— START OF Excerpted passage —

Meta also disclosed that Facebook’s daily active user base rose to 1.97 billion users. The figure was 1.96 billion three months ago. The increase defied expectations of analysts surveyed by FactSet who thought user numbers would fall.
The company posted a net profit of $6.7 billion for the second quarter, the third quarter in a row Meta’s bottom line has fallen. The company hasn’t experienced such a slump since the fourth quarter of 2012.
The weak advertising demand was reflected in Meta’s average price per ad, which fell 14% in the quarter. A year ago, the company reported an increase of 47%, year over year, for its average price per ad.
The company said it continued to face challenges in targeting ads as a result of changes made by Apple Inc. to the iPhone’s operating system. Chief Operating Officer Sheryl Sandberg, on her last earnings call before she departs Meta after 14 years, said the company is adapting its business to do better ad targeting—with less user data—with products such as click-to-message ads, which open a chat with a business whenever a user clicks on the ad.
Such ads are already a multibillion-dollar business growing at double digits, she said. “We are hugely optimistic about this area of our business, and I am very convinced it will work,” Ms. Sandberg said.
Chief Financial Officer
David Wehner
said the company, like others, is feeling the pinch from the strong dollar, which is weighing on the top line.
Meta’s shares have retreated since the company posted quarterly results in February that showed a sharper-than-expected decline in profit, gloomy revenue outlook and dip in daily users.
Meta’s stock closed more than 6% higher and fell more than 4% after hours following the results.
The company also said it expects its total expenses for 2022 to be between $85 billion and $88 billion, down from the company’s previous outlook of $87 billion to $92 billion. The company attributed the lowered forecast to a reduction in hiring and overall expense-growth plans for the year.
Mr. Zuckerberg repeated that the company plans to slow the pace of long-term investments and steadily reduce head-count growth over the next year.
“This is a period that demands more intensity,” Mr. Zuckerberg said. “And I expect us to get more done with fewer resources.”

— END OF Excerpted passage —
— START OF Record set —

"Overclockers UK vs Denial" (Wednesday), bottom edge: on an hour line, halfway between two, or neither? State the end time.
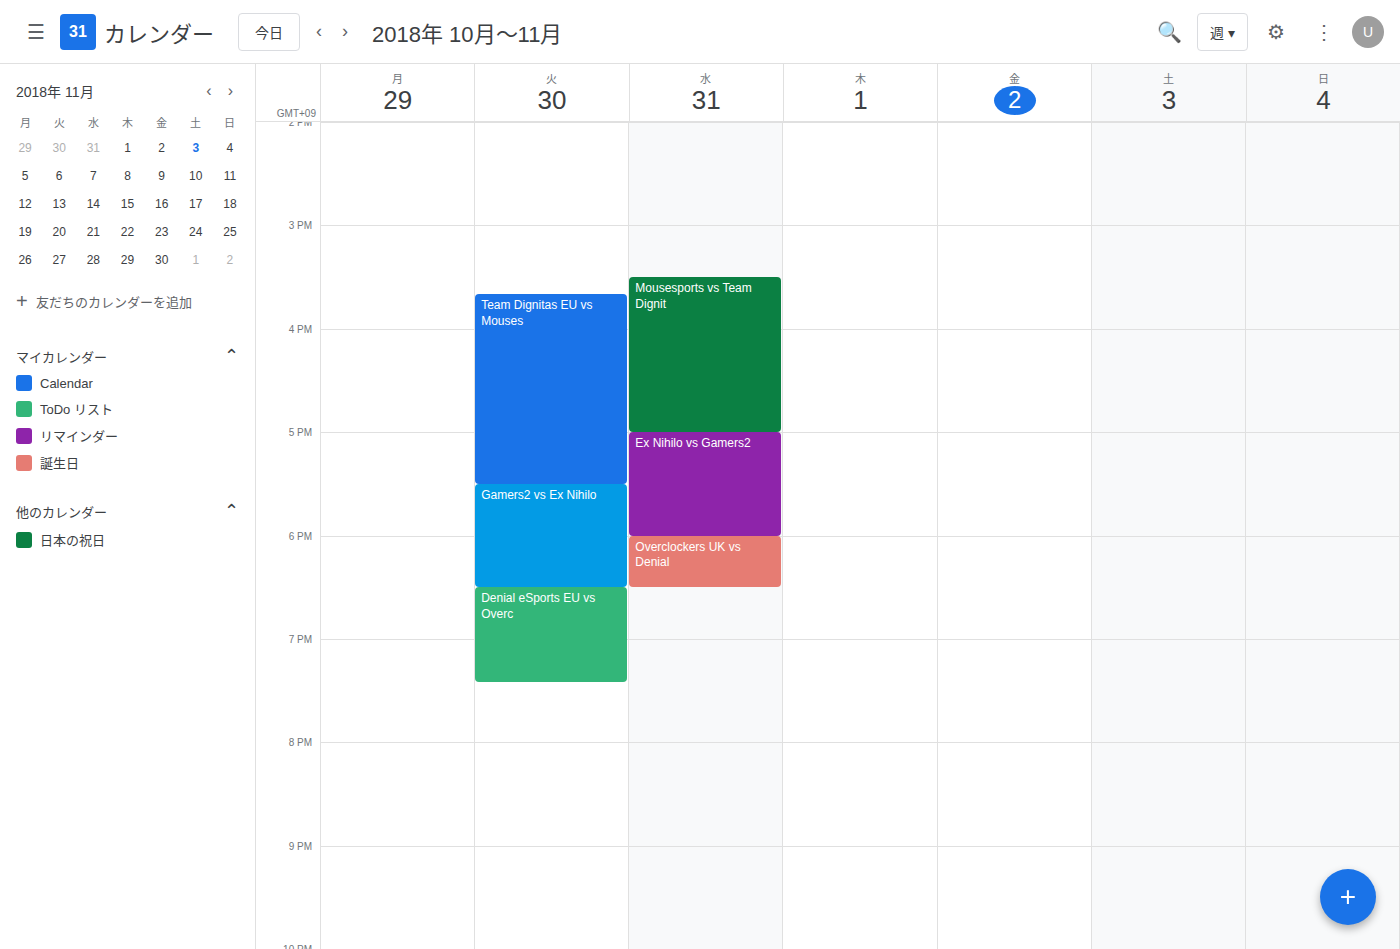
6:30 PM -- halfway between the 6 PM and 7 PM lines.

— END OF Record set —
— START OF Record set —

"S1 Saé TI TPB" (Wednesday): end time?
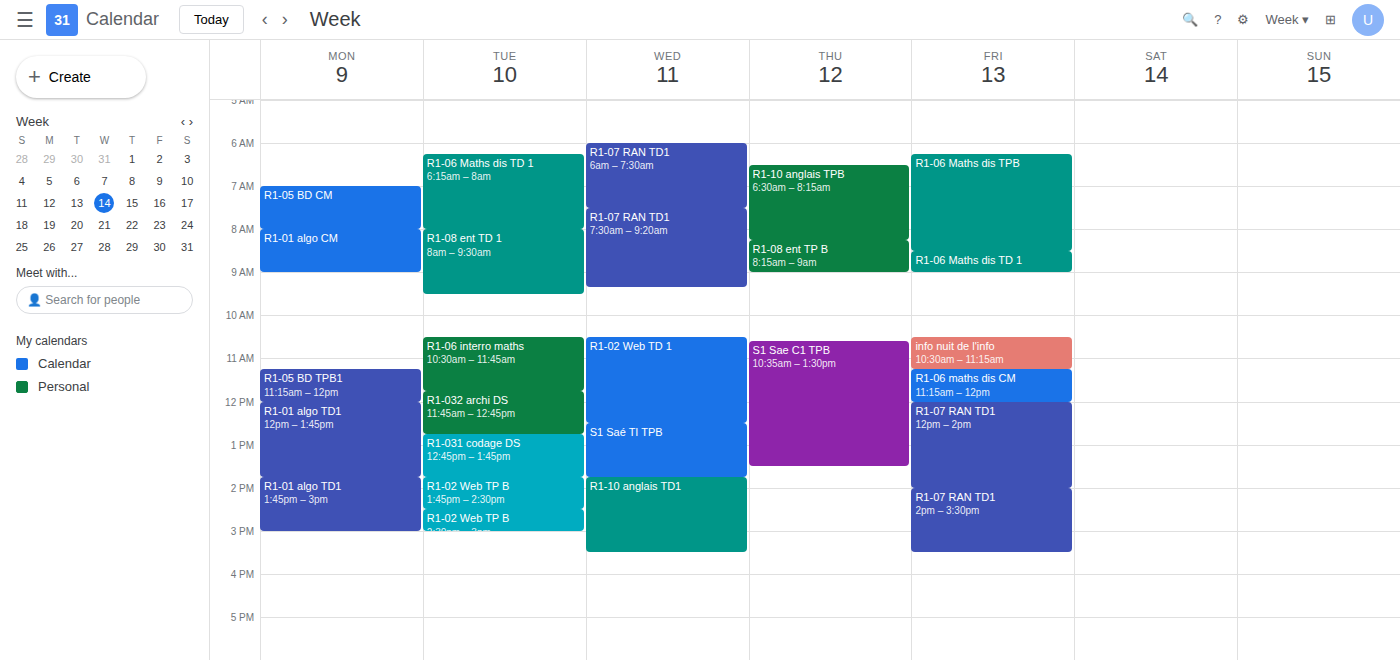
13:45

— END OF Record set —

Set problem A: According to the Meta earnings passage, by what percentage did Meta's average price per ad fall in the quarter?
Set problem B: Write out part of the Meta earnings passage word for word, beginning at the words "Such ads are" and stopping after "in daily users.".
Set problem C: Condense the paragraph of the Meta earnings passage that opens "The company also said it expects its total expenses," keeping its main facts.
Use only the Meta earnings passage, not the rows.

Result A: It fell 14%.

Result B:
Such ads are already a multibillion-dollar business growing at double digits, she said. “We are hugely optimistic about this area of our business, and I am very convinced it will work,” Ms. Sandberg said.
Chief Financial Officer
David Wehner
said the company, like others, is feeling the pinch from the strong dollar, which is weighing on the top line.
Meta’s shares have retreated since the company posted quarterly results in February that showed a sharper-than-expected decline in profit, gloomy revenue outlook and dip in daily users.

Result C: Meta now expects 2022 total expenses of $85 billion to $88 billion, down from its previous outlook of $87 billion to $92 billion, because it is reducing hiring and overall expense-growth plans for the year.